The additional key assumptions that have been made include, among other
things, assumptions with respect to Nutrien's ability to successfully
integrate and realize the anticipated benefits of its already completed
and future acquisitions, and that we will be able to implement our
standards, controls, procedures and policies at any acquired businesses
to realize the expected synergies; that future business, regulatory and
industry conditions will be within the parameters expected by Nutrien,
including with respect to prices, margins, demand, supply, product
availability, supplier agreements, availability and cost of labor and
interest, exchange and effective tax rates; the completion of our
expansion projects on schedule, as planned and on budget; assumptions
with respect to global economic conditions and the accuracy of our
market outlook expectations for 2019 and in the future (including as
outlined under “Market Outlook” and on page 62 of our 2018 Annual
Report); the adequacy of our cash generated from operations and our
ability to access our credit facilities or capital markets for
additional sources of financing; our ability to identify suitable
candidates for acquisitions and divestitures and negotiate acceptable
terms; ability to maintain investment grade rating and achieve our
performance targets; assumptions in respect of our ability to sell
equity positions, including the ability to find suitable buyers at
expected prices and successfully complete such transactions in a timely
manner; the receipt, on time, of all necessary permits, utilities and
project approvals with respect to our expansion projects and that we
will have the resources necessary to meet the projects’ approach.

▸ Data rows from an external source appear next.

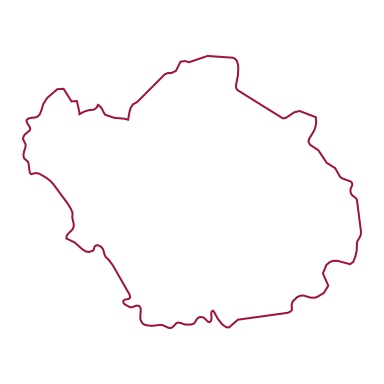 an SVG outline of Aube
{"feature_id": "FRA-5270", "entity_name": "Aube", "entity_type": "Metropolitan department", "adm_level": 1, "iso_a3": "FRA", "parent_name": "France", "parent_adm1": "", "projection": "albers", "projection_center": [4.051, 48.317], "detail": "fine", "context": "isolated", "style": "outline", "palette": "rose", "viewbox_px": 384, "rotation_deg": 0, "n_neighbors": 0, "source": "natural_earth", "source_scale": "10m", "svg_char_len": 2664}
<svg xmlns="http://www.w3.org/2000/svg" viewBox="0 0 384 384"><path d="M207.4,56.0L232.7,57.7L235.0,58.7L236.8,60.8L238.0,64.5L238.3,68.1L237.9,75.5L235.9,85.9L236.3,88.3L237.6,90.2L282.9,118.4L285.8,117.9L294.3,112.3L299.6,111.0L315.8,117.2L316.2,121.8L315.6,126.3L314.2,130.5L309.1,138.9L308.5,141.7L310.0,144.7L318.4,150.3L326.7,162.8L335.2,168.2L340.1,176.8L341.8,178.2L350.6,181.5L351.6,182.3L352.2,183.7L352.2,185.4L350.8,188.2L350.4,189.9L350.6,192.3L351.4,194.3L352.7,195.8L355.5,197.8L356.4,198.8L357.0,200.2L361.0,231.8L360.8,234.6L360.1,236.6L357.3,241.4L357.0,242.6L356.7,250.4L355.4,256.6L353.2,261.9L350.1,264.2L337.3,260.8L333.5,260.8L329.9,262.0L326.4,264.9L322.9,273.4L328.3,285.7L323.8,293.0L317.2,296.9L314.7,297.7L311.0,297.7L303.4,295.5L300.4,295.7L297.2,297.1L292.6,301.6L291.7,304.7L291.7,307.5L292.0,309.6L290.6,311.5L287.7,312.8L237.9,319.7L229.2,327.3L226.5,327.3L224.4,326.0L221.6,323.7L217.6,318.5L214.2,312.1L213.0,310.7L211.7,311.4L211.3,313.0L211.3,315.1L211.5,317.2L211.4,319.4L210.8,321.2L209.5,322.2L207.7,321.5L205.3,319.0L203.1,317.3L199.9,317.0L197.7,318.2L196.3,320.0L195.2,321.9L194.0,323.5L192.0,324.3L189.8,324.6L184.9,324.5L180.3,322.9L178.3,322.5L176.3,323.2L173.2,326.6L171.3,327.9L169.3,328.0L167.3,327.3L163.6,325.5L162.2,325.1L160.4,324.9L151.5,325.9L145.3,325.0L143.2,324.0L141.6,322.2L140.4,319.2L140.3,316.5L140.8,309.5L140.2,307.4L139.1,305.9L136.5,305.6L132.1,307.2L130.0,307.2L125.3,304.7L123.7,303.3L123.2,301.6L123.4,300.8L124.6,299.7L128.5,299.0L130.0,297.8L130.0,295.9L129.0,293.6L112.7,265.1L108.7,259.8L105.6,256.9L104.4,254.2L103.8,251.7L103.0,249.1L101.2,246.8L97.6,245.1L95.5,245.7L94.4,247.2L93.9,249.2L93.0,250.7L88.9,252.0L85.7,251.4L81.8,248.8L74.7,242.5L66.4,238.5L66.6,236.1L67.8,234.0L71.9,230.1L73.2,228.1L73.7,226.0L73.7,223.9L72.5,218.7L72.3,217.0L72.5,214.4L72.3,212.1L70.8,208.7L68.0,204.0L53.2,184.0L50.3,180.9L46.4,177.8L39.3,173.7L35.4,173.0L31.4,174.2L30.0,173.0L29.2,169.4L29.0,166.5L28.2,161.9L24.2,158.5L23.4,155.3L24.1,151.3L25.5,147.0L25.6,145.5L25.5,144.1L23.0,139.1L23.4,136.9L24.7,134.6L29.6,130.5L30.3,128.6L30.0,127.5L27.5,123.6L26.5,121.4L27.0,119.6L28.2,118.6L31.8,117.7L34.6,117.6L37.4,116.7L39.7,114.5L41.4,110.3L43.2,104.2L47.1,98.0L57.3,89.2L63.6,88.8L71.5,101.4L76.9,101.1L79.2,111.1L79.5,114.2L83.9,111.7L88.8,110.2L93.5,109.7L94.5,109.3L95.8,108.3L96.9,107.1L97.4,106.3L97.9,104.9L99.0,105.5L100.3,106.8L101.3,107.6L104.1,113.2L105.2,114.7L114.1,117.8L124.1,118.7L128.1,119.7L129.6,111.3L130.8,107.5L132.9,104.4L137.3,101.9L164.9,74.2L167.7,73.1L171.3,73.0L175.8,71.0L180.6,61.6L185.0,61.1L189.2,62.2L207.4,56.0Z" fill="none" stroke="#9f1239" stroke-width="2"/></svg>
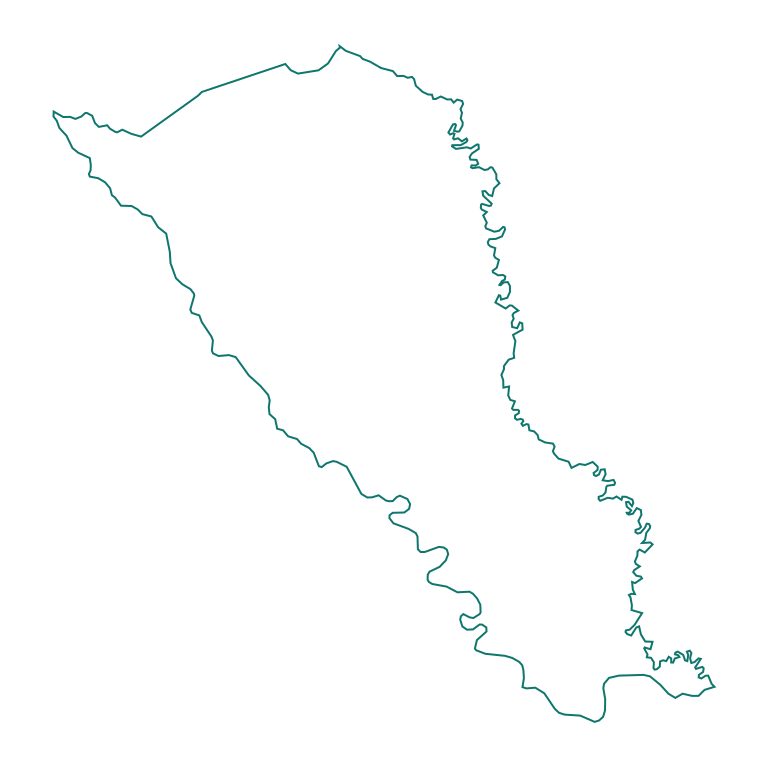 outline of Villanueva, Casanare, Colombia
{"feature_id": "7082276B89877473443630", "entity_name": "Villanueva", "entity_type": "district", "adm_level": 2, "iso_a3": "COL", "parent_name": "Colombia", "parent_adm1": "Casanare", "projection": "mercator", "projection_center": [-72.768, 4.503], "detail": "fine", "context": "isolated", "style": "outline", "palette": "teal", "viewbox_px": 768, "rotation_deg": 0, "n_neighbors": 0, "source": "geoboundaries", "source_scale": "gbopen_adm2", "svg_char_len": 6074}
<svg xmlns="http://www.w3.org/2000/svg" viewBox="0 0 768 768"><path d="M361.4,494.0L367.4,497.5L372.2,497.3L378.6,495.3L385.9,500.5L388.9,501.2L392.7,501.1L396.7,497.1L399.9,495.7L407.4,499.0L410.1,504.1L409.1,508.9L404.3,512.5L392.7,512.8L389.6,515.2L389.4,518.1L393.4,523.3L408.6,528.9L415.8,533.1L417.5,536.5L417.9,549.3L420.6,552.0L424.8,552.0L438.9,546.9L443.7,547.5L446.8,549.6L448.2,554.1L445.8,560.4L439.7,566.8L429.5,571.7L427.8,574.6L427.6,579.6L428.8,581.9L432.3,584.0L446.6,586.6L457.5,592.3L469.5,591.7L472.9,593.7L477.0,598.3L480.3,604.7L480.6,612.5L479.5,614.2L473.4,618.0L469.7,617.4L463.3,614.1L460.8,616.4L460.2,619.7L462.4,626.5L467.0,629.7L473.0,629.4L479.6,624.5L482.1,624.6L486.3,627.4L486.5,631.5L476.9,640.1L474.9,648.5L476.2,650.3L485.5,653.8L504.8,655.8L512.2,657.9L519.2,661.9L522.2,665.2L523.4,670.1L523.9,678.2L522.5,687.1L526.3,688.4L535.3,687.7L544.3,693.3L554.7,708.7L559.0,712.8L564.6,714.6L580.2,715.6L594.7,721.9L599.2,720.4L603.1,716.8L605.0,710.6L605.2,699.2L603.3,688.1L604.1,683.7L609.0,677.9L619.0,675.6L643.6,674.9L650.1,676.4L660.4,684.9L668.3,693.6L675.3,697.9L682.6,693.7L692.1,695.9L698.5,695.9L704.5,689.9L714.5,686.8L711.6,683.8L708.2,675.6L705.6,675.7L701.4,678.5L698.7,677.4L698.9,674.9L703.1,671.9L703.7,668.3L702.3,666.9L696.0,668.9L695.2,667.4L700.8,658.9L698.5,658.4L694.5,662.1L691.3,663.0L690.1,658.1L691.4,653.0L689.8,650.7L686.9,651.7L688.2,654.8L687.3,661.1L685.0,660.3L683.2,654.9L677.7,651.6L675.4,652.6L675.0,654.3L678.4,655.3L679.4,657.0L674.8,658.5L673.1,662.6L671.2,662.5L671.2,658.4L668.7,656.8L666.3,661.1L663.1,660.3L660.1,661.4L659.8,666.6L656.8,669.2L654.6,669.6L653.5,668.1L653.9,662.3L651.0,657.8L646.8,657.3L647.5,654.4L644.2,648.4L644.7,647.5L650.5,649.2L652.5,641.8L645.2,641.5L640.9,634.4L639.1,626.4L636.3,627.5L631.2,635.5L627.2,634.1L625.5,631.9L625.9,630.4L629.6,629.7L634.5,625.0L642.1,613.1L631.5,610.0L631.9,605.3L630.5,597.4L628.9,595.0L631.5,593.8L634.9,594.1L632.8,589.6L632.1,582.0L635.1,583.1L642.0,578.4L640.9,576.6L636.3,575.7L633.2,572.1L634.1,570.2L639.8,566.4L635.9,564.0L634.9,561.5L637.4,555.7L637.5,551.4L639.6,549.6L644.8,552.5L652.6,544.4L650.4,542.5L642.1,543.0L645.1,539.7L646.3,532.9L649.8,528.3L650.2,526.1L648.9,524.0L646.7,523.7L645.0,527.6L640.6,532.8L637.6,533.6L635.4,532.1L635.6,529.9L639.3,528.7L641.0,526.9L638.4,520.9L641.4,514.9L640.9,510.1L636.8,508.1L632.8,513.8L628.9,514.6L627.3,513.8L626.8,512.8L629.5,512.7L631.2,510.3L626.8,506.7L626.0,502.2L628.5,501.8L631.9,506.1L633.3,503.0L632.4,499.6L626.0,496.8L622.4,496.7L621.5,499.8L616.5,496.5L613.0,498.6L607.7,497.8L600.2,500.8L598.6,498.9L598.7,496.8L602.8,495.5L605.5,492.5L606.3,486.9L607.3,485.7L614.3,484.8L615.1,482.8L613.5,479.9L608.1,481.1L602.7,480.3L605.6,474.1L604.7,469.3L600.9,469.7L599.0,474.4L596.0,476.0L594.1,475.1L593.6,473.0L597.6,469.9L597.7,466.7L592.7,462.0L585.3,465.0L579.4,464.0L571.5,467.9L568.6,461.7L558.5,458.6L554.1,453.7L552.9,451.2L554.6,446.6L553.0,443.6L545.3,442.5L538.7,439.4L537.6,435.0L534.1,431.4L529.4,430.3L528.4,424.5L526.5,424.1L522.8,425.8L521.4,423.6L523.3,421.2L522.8,419.7L520.8,418.9L516.9,419.8L515.0,418.2L515.1,415.4L518.7,413.3L519.1,411.0L518.1,409.9L513.3,409.9L512.0,408.5L514.9,401.3L510.3,399.9L508.2,395.4L509.1,386.5L503.4,387.6L503.2,380.2L501.4,375.0L504.0,369.1L503.9,366.1L508.6,359.7L514.2,357.8L513.6,353.4L515.4,341.2L513.0,334.9L522.6,329.6L522.2,323.3L519.8,322.4L517.2,328.2L512.2,327.0L511.7,322.5L513.7,318.6L512.5,315.1L513.8,313.0L518.3,310.6L511.9,305.6L509.7,305.4L505.7,308.5L495.4,302.5L498.9,295.2L500.2,295.6L501.1,299.6L507.3,297.8L510.0,291.8L509.9,285.9L507.8,282.1L503.7,282.4L500.6,285.2L499.4,284.9L502.2,280.9L504.8,279.6L505.3,276.4L503.0,275.0L498.2,275.3L492.9,272.3L492.7,270.7L496.8,267.7L498.9,259.9L495.2,257.7L494.0,255.5L495.3,248.1L490.2,246.3L488.3,244.4L487.8,242.1L489.4,239.2L495.8,238.9L502.0,236.4L505.1,229.3L504.5,227.3L503.2,226.9L499.0,230.8L494.3,231.7L486.1,228.4L485.3,226.2L486.8,222.7L483.2,215.4L486.8,212.0L481.8,209.6L480.8,207.9L481.1,204.6L482.1,203.9L489.2,206.0L490.9,205.6L491.7,203.7L483.1,195.6L482.5,191.3L485.3,191.1L488.8,195.0L492.2,196.0L494.0,188.4L499.5,183.2L496.4,179.3L496.3,174.3L492.4,167.6L490.5,167.2L487.8,169.4L484.6,170.0L479.0,167.2L472.5,168.2L471.0,167.3L471.6,165.4L475.7,165.5L478.2,163.8L476.6,159.9L470.4,159.6L469.6,157.0L471.9,153.5L478.8,148.8L478.5,144.7L477.1,144.4L470.7,148.5L466.9,147.3L456.0,148.9L452.0,146.3L452.3,145.2L460.8,145.1L466.5,141.9L467.4,140.2L466.5,138.5L461.9,141.3L458.0,138.3L454.1,139.4L453.1,138.4L454.5,133.8L453.3,133.2L450.1,134.5L448.4,132.5L453.0,124.4L455.3,124.1L456.0,125.2L454.0,130.8L457.7,131.7L459.3,131.3L462.5,125.6L462.7,122.4L460.7,118.6L462.0,112.8L460.5,109.2L463.1,103.9L462.1,101.0L457.2,99.6L453.7,102.6L451.1,99.3L447.3,99.5L440.8,96.5L435.7,99.0L433.2,98.9L432.0,94.7L428.2,94.5L422.6,91.9L415.8,85.7L414.1,79.2L412.0,76.9L407.7,77.8L403.6,75.9L397.2,76.1L392.9,71.1L381.0,68.0L370.1,61.7L362.6,58.9L360.1,56.1L345.9,50.9L339.6,46.1L339.9,47.7L336.0,50.9L328.0,63.5L318.5,70.3L298.0,73.6L290.7,70.2L285.3,64.0L201.9,91.9L197.9,95.8L141.1,136.6L131.2,133.8L122.3,129.7L117.2,132.3L115.3,131.9L110.0,128.7L107.2,125.3L98.9,126.9L95.0,123.1L92.2,115.8L87.0,113.0L85.1,113.1L81.4,116.5L75.4,118.9L70.2,116.9L63.2,117.0L53.7,111.6L53.5,116.5L56.8,120.8L59.4,128.0L66.5,135.7L72.4,148.0L78.2,152.7L89.8,158.1L90.8,165.0L90.6,170.2L88.9,174.0L89.8,176.6L98.2,178.2L105.1,182.3L110.1,188.3L111.9,195.2L115.0,197.5L121.0,205.7L131.6,206.0L137.9,209.6L142.3,214.1L151.4,216.5L158.1,227.2L166.2,233.6L169.8,251.8L170.5,263.1L176.0,278.3L182.3,284.2L190.5,289.2L193.9,293.6L194.3,295.6L190.3,309.6L191.8,312.9L199.3,315.4L201.8,322.1L211.4,336.5L212.9,340.4L211.9,350.7L213.1,353.4L218.5,356.0L228.9,355.1L235.7,357.1L248.8,375.4L260.6,386.1L268.2,395.0L269.7,400.3L268.8,407.2L269.5,414.1L275.2,419.2L277.2,428.7L283.1,430.3L288.1,436.3L297.0,439.0L301.2,443.8L309.3,448.1L313.7,452.7L318.9,466.2L321.7,467.1L326.4,463.4L332.9,461.1L336.7,461.8L346.7,466.8L361.4,494.0Z" fill="none" stroke="#0f766e" stroke-width="2"/></svg>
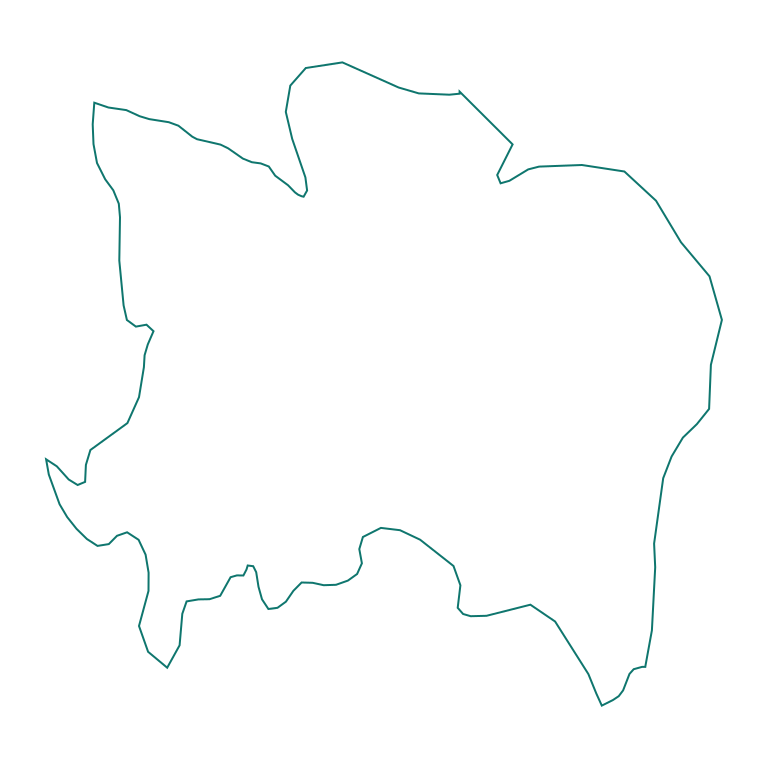 map outline of Benue (Equal Earth projection)
{"feature_id": "NGA-2846", "entity_name": "Benue", "entity_type": "State", "adm_level": 1, "iso_a3": "NGA", "parent_name": "Nigeria", "parent_adm1": "", "projection": "equal_earth", "projection_center": [8.494, 7.276], "detail": "fine", "context": "isolated", "style": "outline", "palette": "teal", "viewbox_px": 768, "rotation_deg": 0, "n_neighbors": 0, "source": "natural_earth", "source_scale": "10m", "svg_char_len": 1866}
<svg xmlns="http://www.w3.org/2000/svg" viewBox="0 0 768 768"><path d="M645.3,666.9L642.0,666.9L633.7,669.2L629.5,673.9L623.1,690.4L618.7,696.2L613.0,700.0L601.8,705.6L596.3,693.5L588.4,674.1L555.1,621.5L530.4,604.7L486.5,615.8L470.7,616.2L463.1,614.0L457.7,607.8L460.4,585.3L453.5,566.0L420.1,539.7L400.0,530.2L380.9,527.9L362.9,537.0L359.3,549.1L361.9,563.3L357.1,574.0L347.9,580.6L336.0,584.8L323.7,585.2L312.6,582.8L301.6,582.5L293.4,590.8L285.9,601.7L277.5,607.8L268.4,609.0L262.0,599.3L258.5,586.8L256.2,572.2L253.2,566.2L247.7,565.5L246.5,569.5L243.4,575.5L236.9,575.4L230.6,577.2L220.2,595.8L209.5,599.2L198.5,599.4L186.6,601.4L182.3,613.8L179.6,645.3L167.2,667.7L148.1,651.8L139.0,626.0L148.5,590.9L148.6,572.7L145.6,554.7L138.6,539.8L127.1,532.3L117.0,535.8L108.8,544.1L97.5,545.9L86.9,539.0L76.5,528.8L67.2,517.1L59.6,504.3L48.8,474.5L46.1,459.3L56.8,466.3L68.7,479.5L77.6,485.0L85.1,481.9L85.9,464.9L90.4,450.0L127.4,423.1L139.0,397.2L143.9,367.2L144.6,355.2L147.8,344.4L153.5,331.2L146.5,324.7L135.9,326.6L126.9,320.0L123.6,305.4L119.3,260.6L120.0,217.3L118.8,203.7L113.3,190.3L105.2,179.3L97.0,163.0L93.5,144.1L92.7,124.3L94.3,102.7L108.4,107.5L126.3,110.1L139.6,116.2L149.2,119.1L168.8,122.2L178.4,125.7L192.3,136.7L197.0,139.2L220.5,144.6L228.1,148.3L242.9,158.6L251.8,162.2L260.7,163.4L268.8,166.5L275.2,175.7L288.0,185.2L295.0,192.4L298.1,194.7L301.5,196.2L303.6,196.7L307.1,190.5L305.4,177.4L292.2,138.9L285.8,111.9L290.3,85.6L305.8,68.0L342.4,62.4L398.6,87.5L418.8,93.4L449.4,94.7L459.6,93.7L459.6,91.6L512.6,144.4L497.2,175.0L500.6,183.3L509.4,180.8L528.2,169.4L539.1,166.6L581.9,165.0L624.4,171.5L656.0,200.7L681.0,242.3L709.5,276.3L721.9,319.9L710.9,364.8L709.1,408.9L696.9,424.1L682.9,437.6L671.6,456.5L663.2,478.2L654.1,543.6L655.2,567.3L651.9,630.4L645.4,666.1L645.3,666.9L645.3,666.9Z" fill="none" stroke="#0f766e" stroke-width="2"/></svg>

Events or circumstances that could cause actual results to differ
materially from those in the forward-looking statements include, but are
not limited to: general global economic, market and business conditions;
the failure to successfully integrate and realize the expected synergies
associated with the merger, including within the expected timeframe;
weather conditions, including impacts from regional flooding and/or
drought conditions; crop planted acreage, yield and prices; the supply
and demand and price levels for our products; governmental and
regulatory requirements and actions by governmental authorities,
including changes in government policy, government ownership
requirements, changes in environmental, tax and other laws or
regulations and the interpretation thereof; political risks, including
civil unrest, actions by armed groups or conflict and malicious acts
including terrorism; the occurrence of a major environmental or safety
incident; innovation and security risks related to our systems; the
inability to find suitable buyers for our equity positions and
counterparty and transaction risk associated therewith; regional natural
gas supply restrictions; counterparty and sovereign risk; delays in
completion of turnarounds at our major facilities; gas supply
interruptions at our Egyptian and Argentinian facilities; any
significant impairment of the carrying value of certain assets; risks
related to reputational loss; certain complications that may arise in
our mining processes; the ability to attract, engage and retain skilled
employees and strikes or other forms of work stoppages; and other risk
factors detailed from time to time in Nutrien reports filed with the
Canadian securities regulators and the Securities and Exchange
Commission in the United States.
Nutrien disclaims any intention or obligation to update or revise any
forward-looking statements in this document as a result of new
information or future events, except as may be required under applicable
US federal securities laws or applicable Canadian securities legislation.